— Aim of the exercise —
Can you output every line of the entries below, reproducing each one character for character with nothing changed, added, or left out?
#### Entries shown ####
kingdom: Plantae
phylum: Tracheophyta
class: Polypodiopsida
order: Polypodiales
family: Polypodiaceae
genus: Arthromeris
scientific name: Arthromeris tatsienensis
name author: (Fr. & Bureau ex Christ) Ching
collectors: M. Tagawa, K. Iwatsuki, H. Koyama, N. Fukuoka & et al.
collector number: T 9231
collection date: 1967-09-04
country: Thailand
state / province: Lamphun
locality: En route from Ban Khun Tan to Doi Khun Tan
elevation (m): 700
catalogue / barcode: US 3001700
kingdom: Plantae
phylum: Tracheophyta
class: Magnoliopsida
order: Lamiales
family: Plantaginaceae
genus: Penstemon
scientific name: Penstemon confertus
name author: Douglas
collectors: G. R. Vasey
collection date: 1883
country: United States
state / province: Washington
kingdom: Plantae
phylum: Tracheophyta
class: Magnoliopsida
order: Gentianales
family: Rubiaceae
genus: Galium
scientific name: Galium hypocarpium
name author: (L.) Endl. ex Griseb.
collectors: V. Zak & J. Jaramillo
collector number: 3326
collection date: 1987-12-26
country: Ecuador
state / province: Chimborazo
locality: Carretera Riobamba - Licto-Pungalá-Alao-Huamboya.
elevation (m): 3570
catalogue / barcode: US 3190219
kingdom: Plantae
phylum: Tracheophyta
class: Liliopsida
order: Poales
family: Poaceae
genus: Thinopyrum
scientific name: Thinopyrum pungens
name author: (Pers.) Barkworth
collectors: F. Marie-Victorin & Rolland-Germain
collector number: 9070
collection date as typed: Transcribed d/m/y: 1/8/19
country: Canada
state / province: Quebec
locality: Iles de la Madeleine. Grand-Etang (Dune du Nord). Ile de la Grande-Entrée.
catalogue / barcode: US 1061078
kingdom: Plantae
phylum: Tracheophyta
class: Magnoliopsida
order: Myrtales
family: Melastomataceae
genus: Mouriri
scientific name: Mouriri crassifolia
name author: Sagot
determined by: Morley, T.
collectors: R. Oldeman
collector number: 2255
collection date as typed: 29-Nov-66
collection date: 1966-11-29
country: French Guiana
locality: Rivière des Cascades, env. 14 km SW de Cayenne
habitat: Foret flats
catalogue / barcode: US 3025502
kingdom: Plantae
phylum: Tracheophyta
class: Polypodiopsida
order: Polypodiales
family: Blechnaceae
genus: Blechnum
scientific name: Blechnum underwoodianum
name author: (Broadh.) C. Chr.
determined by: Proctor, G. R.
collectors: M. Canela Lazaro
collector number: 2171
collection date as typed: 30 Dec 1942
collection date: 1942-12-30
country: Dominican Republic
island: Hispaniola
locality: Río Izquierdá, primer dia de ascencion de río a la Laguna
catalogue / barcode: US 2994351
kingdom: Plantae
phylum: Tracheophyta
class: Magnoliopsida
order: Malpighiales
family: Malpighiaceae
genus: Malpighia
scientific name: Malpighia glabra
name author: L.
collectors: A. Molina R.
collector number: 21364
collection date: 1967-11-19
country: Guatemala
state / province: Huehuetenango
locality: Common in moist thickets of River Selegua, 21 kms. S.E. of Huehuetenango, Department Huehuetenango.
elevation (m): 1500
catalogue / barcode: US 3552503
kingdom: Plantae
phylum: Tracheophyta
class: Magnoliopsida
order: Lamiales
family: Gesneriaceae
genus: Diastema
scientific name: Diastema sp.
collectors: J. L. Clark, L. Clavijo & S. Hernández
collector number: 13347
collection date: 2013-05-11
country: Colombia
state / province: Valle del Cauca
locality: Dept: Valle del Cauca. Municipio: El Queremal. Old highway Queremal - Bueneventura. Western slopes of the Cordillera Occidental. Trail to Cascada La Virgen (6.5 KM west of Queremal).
####
— Response to this task —
kingdom: Plantae
phylum: Tracheophyta
class: Polypodiopsida
order: Polypodiales
family: Polypodiaceae
genus: Arthromeris
scientific name: Arthromeris tatsienensis
name author: (Fr. & Bureau ex Christ) Ching
collectors: M. Tagawa, K. Iwatsuki, H. Koyama, N. Fukuoka & et al.
collector number: T 9231
collection date: 1967-09-04
country: Thailand
state / province: Lamphun
locality: En route from Ban Khun Tan to Doi Khun Tan
elevation (m): 700
catalogue / barcode: US 3001700
kingdom: Plantae
phylum: Tracheophyta
class: Magnoliopsida
order: Lamiales
family: Plantaginaceae
genus: Penstemon
scientific name: Penstemon confertus
name author: Douglas
collectors: G. R. Vasey
collection date: 1883
country: United States
state / province: Washington
kingdom: Plantae
phylum: Tracheophyta
class: Magnoliopsida
order: Gentianales
family: Rubiaceae
genus: Galium
scientific name: Galium hypocarpium
name author: (L.) Endl. ex Griseb.
collectors: V. Zak & J. Jaramillo
collector number: 3326
collection date: 1987-12-26
country: Ecuador
state / province: Chimborazo
locality: Carretera Riobamba - Licto-Pungalá-Alao-Huamboya.
elevation (m): 3570
catalogue / barcode: US 3190219
kingdom: Plantae
phylum: Tracheophyta
class: Liliopsida
order: Poales
family: Poaceae
genus: Thinopyrum
scientific name: Thinopyrum pungens
name author: (Pers.) Barkworth
collectors: F. Marie-Victorin & Rolland-Germain
collector number: 9070
collection date as typed: Transcribed d/m/y: 1/8/19
country: Canada
state / province: Quebec
locality: Iles de la Madeleine. Grand-Etang (Dune du Nord). Ile de la Grande-Entrée.
catalogue / barcode: US 1061078
kingdom: Plantae
phylum: Tracheophyta
class: Magnoliopsida
order: Myrtales
family: Melastomataceae
genus: Mouriri
scientific name: Mouriri crassifolia
name author: Sagot
determined by: Morley, T.
collectors: R. Oldeman
collector number: 2255
collection date as typed: 29-Nov-66
collection date: 1966-11-29
country: French Guiana
locality: Rivière des Cascades, env. 14 km SW de Cayenne
habitat: Foret flats
catalogue / barcode: US 3025502
kingdom: Plantae
phylum: Tracheophyta
class: Polypodiopsida
order: Polypodiales
family: Blechnaceae
genus: Blechnum
scientific name: Blechnum underwoodianum
name author: (Broadh.) C. Chr.
determined by: Proctor, G. R.
collectors: M. Canela Lazaro
collector number: 2171
collection date as typed: 30 Dec 1942
collection date: 1942-12-30
country: Dominican Republic
island: Hispaniola
locality: Río Izquierdá, primer dia de ascencion de río a la Laguna
catalogue / barcode: US 2994351
kingdom: Plantae
phylum: Tracheophyta
class: Magnoliopsida
order: Malpighiales
family: Malpighiaceae
genus: Malpighia
scientific name: Malpighia glabra
name author: L.
collectors: A. Molina R.
collector number: 21364
collection date: 1967-11-19
country: Guatemala
state / province: Huehuetenango
locality: Common in moist thickets of River Selegua, 21 kms. S.E. of Huehuetenango, Department Huehuetenango.
elevation (m): 1500
catalogue / barcode: US 3552503
kingdom: Plantae
phylum: Tracheophyta
class: Magnoliopsida
order: Lamiales
family: Gesneriaceae
genus: Diastema
scientific name: Diastema sp.
collectors: J. L. Clark, L. Clavijo & S. Hernández
collector number: 13347
collection date: 2013-05-11
country: Colombia
state / province: Valle del Cauca
locality: Dept: Valle del Cauca. Municipio: El Queremal. Old highway Queremal - Bueneventura. Western slopes of the Cordillera Occidental. Trail to Cascada La Virgen (6.5 KM west of Queremal).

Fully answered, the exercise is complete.